Medical history of long term chronic and acute symptoms in many or all organ systems which may include some of these common symptoms: abdominal pain, diarrhea, constipation, nausea, non-cardiac chest pain, shortness of breath, sinus problems, difficulties with vision, swollen lymph nodes, tachycardia, blood pressure problems, syncope, flushing, headache, neuropathic pain, difficulty in concentrating, anxiety, sleeplessness, tinnitus, hives, easy bruising, muscle, joint or bone pain, fatigue, and environmental sensitivities.

No other disease

No other disease or condition which can fully explain the wide assortment of symptoms.

Laboratory evidence

Laboratory evidence of mast cell activation which may include abnormal: tryptase in blood, N-methylhistamine in urine, heparin in blood, chromogranin A in blood, or other specific mast cell mediators such as Prostaglandin D2 or leukotrienes.

Response to treatment

Response to treatment which often begins with the use of high dose antihistamines and follows with the use of medicines to either block the effects of mast cell activation in the system or combat the patient’s specific symptoms. (This criteria is often met but is seen by some practitioners as optional.)

It should be noted that currently, without a widely accepted diagnostic criteria such as the WHO criteria for diagnosing SM, some practitioners may use or include additional criteria (such as an increase in serum tryptase of 20% upon activation.)  Because of the complexity of mast cell activation, experts in MCAD are in the beginning steps of truly understanding MCAS. 

More research is needed to better diagnose and treat patients with MCAS.  The following areas of research are either currently underway or are expected in the future regarding MCAS: 

  • Better diagnostic criteria.
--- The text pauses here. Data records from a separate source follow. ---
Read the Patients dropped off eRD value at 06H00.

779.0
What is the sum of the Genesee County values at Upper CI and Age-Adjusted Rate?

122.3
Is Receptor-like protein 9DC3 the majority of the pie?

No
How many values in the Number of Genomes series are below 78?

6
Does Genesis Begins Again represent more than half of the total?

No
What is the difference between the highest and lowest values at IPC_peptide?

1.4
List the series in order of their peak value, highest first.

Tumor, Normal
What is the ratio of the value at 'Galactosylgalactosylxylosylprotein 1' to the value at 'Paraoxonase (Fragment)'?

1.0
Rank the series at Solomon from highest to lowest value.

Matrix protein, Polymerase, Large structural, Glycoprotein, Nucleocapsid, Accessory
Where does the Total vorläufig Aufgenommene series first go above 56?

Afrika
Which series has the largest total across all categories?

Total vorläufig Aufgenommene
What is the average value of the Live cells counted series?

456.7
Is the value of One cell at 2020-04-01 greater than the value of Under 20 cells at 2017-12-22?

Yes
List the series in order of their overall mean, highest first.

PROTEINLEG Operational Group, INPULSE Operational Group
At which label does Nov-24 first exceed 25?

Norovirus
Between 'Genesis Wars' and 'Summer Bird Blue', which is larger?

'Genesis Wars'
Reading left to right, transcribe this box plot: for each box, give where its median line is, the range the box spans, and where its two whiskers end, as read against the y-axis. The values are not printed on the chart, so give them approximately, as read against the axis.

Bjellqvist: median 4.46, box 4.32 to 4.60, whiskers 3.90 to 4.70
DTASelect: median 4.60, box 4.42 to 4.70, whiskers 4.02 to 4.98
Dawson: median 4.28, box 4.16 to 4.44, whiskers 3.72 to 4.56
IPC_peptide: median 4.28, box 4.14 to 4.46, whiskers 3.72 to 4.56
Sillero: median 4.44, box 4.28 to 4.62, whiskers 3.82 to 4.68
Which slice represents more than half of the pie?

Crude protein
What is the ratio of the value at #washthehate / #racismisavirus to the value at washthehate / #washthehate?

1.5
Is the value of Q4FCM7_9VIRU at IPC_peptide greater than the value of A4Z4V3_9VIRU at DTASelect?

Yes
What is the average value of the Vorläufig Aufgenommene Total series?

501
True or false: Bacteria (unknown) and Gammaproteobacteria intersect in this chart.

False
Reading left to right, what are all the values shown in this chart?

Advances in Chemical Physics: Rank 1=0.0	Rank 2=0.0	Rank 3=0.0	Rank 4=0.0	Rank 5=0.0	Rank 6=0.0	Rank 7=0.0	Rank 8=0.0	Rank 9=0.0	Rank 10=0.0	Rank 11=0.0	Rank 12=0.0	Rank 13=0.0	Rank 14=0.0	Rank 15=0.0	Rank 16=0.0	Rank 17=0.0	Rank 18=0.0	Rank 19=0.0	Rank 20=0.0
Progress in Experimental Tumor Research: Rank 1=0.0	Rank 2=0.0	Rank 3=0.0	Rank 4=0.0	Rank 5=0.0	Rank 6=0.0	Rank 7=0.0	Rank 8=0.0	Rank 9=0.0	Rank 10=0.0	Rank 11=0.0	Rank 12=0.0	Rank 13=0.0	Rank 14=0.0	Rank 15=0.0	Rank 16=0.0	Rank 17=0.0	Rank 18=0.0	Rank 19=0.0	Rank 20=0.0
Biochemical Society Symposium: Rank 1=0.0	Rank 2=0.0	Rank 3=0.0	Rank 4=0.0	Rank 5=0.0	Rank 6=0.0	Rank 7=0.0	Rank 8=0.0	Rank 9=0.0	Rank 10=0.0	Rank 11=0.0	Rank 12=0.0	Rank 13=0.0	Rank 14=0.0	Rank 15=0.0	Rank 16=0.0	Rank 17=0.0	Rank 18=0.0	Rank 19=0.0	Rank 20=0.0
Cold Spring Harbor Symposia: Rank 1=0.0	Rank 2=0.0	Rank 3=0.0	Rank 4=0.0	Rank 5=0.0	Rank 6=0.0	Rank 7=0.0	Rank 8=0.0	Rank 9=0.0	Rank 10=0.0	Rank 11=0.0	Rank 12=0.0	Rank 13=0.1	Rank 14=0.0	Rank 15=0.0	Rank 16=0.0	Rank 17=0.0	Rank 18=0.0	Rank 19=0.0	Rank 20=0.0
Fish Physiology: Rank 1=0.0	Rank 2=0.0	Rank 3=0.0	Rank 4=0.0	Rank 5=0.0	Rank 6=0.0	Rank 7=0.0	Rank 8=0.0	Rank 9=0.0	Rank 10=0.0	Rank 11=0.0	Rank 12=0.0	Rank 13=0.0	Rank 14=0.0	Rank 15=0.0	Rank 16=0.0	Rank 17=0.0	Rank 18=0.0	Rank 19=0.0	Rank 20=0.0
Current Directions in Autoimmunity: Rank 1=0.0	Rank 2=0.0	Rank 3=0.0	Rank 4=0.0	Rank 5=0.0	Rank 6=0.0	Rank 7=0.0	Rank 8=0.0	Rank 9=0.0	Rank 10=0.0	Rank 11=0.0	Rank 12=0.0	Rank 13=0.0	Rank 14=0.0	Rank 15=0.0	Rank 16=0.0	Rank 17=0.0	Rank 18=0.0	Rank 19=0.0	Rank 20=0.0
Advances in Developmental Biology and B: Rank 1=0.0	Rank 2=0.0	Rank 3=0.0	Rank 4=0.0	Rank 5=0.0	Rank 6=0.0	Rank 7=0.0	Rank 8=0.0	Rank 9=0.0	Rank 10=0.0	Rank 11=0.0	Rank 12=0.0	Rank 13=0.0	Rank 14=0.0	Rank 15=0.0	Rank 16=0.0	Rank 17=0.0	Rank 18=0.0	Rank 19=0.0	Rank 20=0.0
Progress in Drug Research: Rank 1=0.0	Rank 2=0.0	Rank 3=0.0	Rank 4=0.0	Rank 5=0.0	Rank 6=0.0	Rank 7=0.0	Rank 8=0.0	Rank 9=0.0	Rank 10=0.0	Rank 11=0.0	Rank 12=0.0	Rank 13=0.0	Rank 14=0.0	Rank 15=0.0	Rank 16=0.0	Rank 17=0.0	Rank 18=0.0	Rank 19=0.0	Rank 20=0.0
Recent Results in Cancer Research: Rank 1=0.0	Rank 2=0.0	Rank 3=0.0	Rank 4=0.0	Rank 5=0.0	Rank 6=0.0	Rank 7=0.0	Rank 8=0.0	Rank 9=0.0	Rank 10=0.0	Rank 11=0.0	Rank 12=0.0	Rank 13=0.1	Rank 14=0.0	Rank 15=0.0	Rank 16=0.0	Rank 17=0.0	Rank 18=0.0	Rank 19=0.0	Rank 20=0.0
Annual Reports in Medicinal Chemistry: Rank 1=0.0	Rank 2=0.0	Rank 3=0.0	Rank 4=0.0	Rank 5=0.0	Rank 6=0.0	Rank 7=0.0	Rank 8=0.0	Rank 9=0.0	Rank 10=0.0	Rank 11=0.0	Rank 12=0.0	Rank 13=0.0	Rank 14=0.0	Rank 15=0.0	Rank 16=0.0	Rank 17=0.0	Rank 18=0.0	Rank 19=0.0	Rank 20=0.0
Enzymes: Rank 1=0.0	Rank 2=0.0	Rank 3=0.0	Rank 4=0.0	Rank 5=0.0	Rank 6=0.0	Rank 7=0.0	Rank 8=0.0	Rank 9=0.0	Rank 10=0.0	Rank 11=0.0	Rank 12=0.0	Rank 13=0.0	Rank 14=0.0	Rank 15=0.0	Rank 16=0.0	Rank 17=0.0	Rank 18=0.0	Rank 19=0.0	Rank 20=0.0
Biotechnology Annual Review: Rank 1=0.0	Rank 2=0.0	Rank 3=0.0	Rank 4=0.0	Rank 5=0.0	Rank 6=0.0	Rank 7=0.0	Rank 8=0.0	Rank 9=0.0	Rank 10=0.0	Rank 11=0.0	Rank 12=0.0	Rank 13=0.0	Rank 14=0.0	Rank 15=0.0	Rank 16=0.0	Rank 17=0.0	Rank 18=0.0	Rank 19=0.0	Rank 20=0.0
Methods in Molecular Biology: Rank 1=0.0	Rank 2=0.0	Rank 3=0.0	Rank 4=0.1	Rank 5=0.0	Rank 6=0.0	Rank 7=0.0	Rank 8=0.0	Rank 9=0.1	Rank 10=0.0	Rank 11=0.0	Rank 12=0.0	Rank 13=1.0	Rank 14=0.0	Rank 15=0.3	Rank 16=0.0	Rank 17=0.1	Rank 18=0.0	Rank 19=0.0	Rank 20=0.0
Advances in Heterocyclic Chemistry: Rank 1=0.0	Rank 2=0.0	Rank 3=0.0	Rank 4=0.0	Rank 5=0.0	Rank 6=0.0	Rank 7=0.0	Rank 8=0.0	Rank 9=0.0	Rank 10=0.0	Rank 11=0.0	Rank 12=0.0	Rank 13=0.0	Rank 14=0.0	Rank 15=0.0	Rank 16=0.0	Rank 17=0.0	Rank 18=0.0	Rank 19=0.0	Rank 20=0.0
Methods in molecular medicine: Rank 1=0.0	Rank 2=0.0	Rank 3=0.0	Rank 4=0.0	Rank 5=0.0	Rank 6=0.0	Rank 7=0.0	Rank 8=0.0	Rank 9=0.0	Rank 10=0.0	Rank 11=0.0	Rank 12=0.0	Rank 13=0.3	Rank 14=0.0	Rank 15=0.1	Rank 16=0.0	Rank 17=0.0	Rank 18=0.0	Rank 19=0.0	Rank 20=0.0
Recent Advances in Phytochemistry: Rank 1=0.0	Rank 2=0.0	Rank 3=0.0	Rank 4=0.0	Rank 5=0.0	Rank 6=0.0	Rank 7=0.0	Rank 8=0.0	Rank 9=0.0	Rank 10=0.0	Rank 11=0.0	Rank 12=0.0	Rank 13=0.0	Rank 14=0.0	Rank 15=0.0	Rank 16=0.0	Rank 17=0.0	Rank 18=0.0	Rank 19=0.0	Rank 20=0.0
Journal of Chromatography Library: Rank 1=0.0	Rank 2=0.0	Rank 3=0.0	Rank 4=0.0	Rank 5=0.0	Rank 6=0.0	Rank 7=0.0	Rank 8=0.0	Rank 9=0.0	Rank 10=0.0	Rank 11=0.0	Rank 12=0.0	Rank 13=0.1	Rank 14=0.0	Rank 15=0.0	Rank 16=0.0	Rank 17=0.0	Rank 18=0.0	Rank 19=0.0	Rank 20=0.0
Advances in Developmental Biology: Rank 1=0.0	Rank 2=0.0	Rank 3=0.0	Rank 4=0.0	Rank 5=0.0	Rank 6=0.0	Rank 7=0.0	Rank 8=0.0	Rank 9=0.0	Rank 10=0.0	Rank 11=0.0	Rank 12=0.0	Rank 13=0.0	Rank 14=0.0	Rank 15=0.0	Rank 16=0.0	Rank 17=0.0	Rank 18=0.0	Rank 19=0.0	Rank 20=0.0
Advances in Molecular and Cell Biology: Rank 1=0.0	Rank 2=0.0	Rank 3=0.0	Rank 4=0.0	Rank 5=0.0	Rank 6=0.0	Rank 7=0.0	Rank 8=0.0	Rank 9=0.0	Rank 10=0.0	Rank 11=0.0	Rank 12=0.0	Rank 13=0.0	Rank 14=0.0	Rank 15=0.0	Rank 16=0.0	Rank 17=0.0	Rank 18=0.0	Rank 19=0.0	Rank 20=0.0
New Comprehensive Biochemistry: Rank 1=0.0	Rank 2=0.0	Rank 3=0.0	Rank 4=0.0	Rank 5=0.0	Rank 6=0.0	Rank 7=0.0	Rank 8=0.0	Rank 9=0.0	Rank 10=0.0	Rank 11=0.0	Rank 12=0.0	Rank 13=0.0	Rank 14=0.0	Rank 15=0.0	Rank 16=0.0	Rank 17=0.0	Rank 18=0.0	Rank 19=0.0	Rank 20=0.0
Researchers now are looking for better ways to diagnose not only MCAS but also SM.  
  • Further understanding of the variation in the genetic mutation and how it relates to the classifications and sub-classifications of MCAD.   
  • Establishment of some sort of library that can be used by practitioners to help make connections between abnormal mediator release, corresponding symptoms and possible treatment options. 
  • Wider variety and availability of pharmacological and non-pharmacological treatments to help MCAD patients.     
Doctor presenting report of diagnosis

MCAD was once thought to be fairly rare, but due to findings in recent years it is now known to be more common.

Patients with a wide assortment of symptoms in multiple or all organ systems (including idiopathic Dysautonomia, Irritable Bowel Syndrome, Interstitial Cystitis, Idiopathic Anaphylaxis, and some subsets of Fibromyalgia, etc.) that are not explained by some other condition should consider MCAS as a possible diagnosis.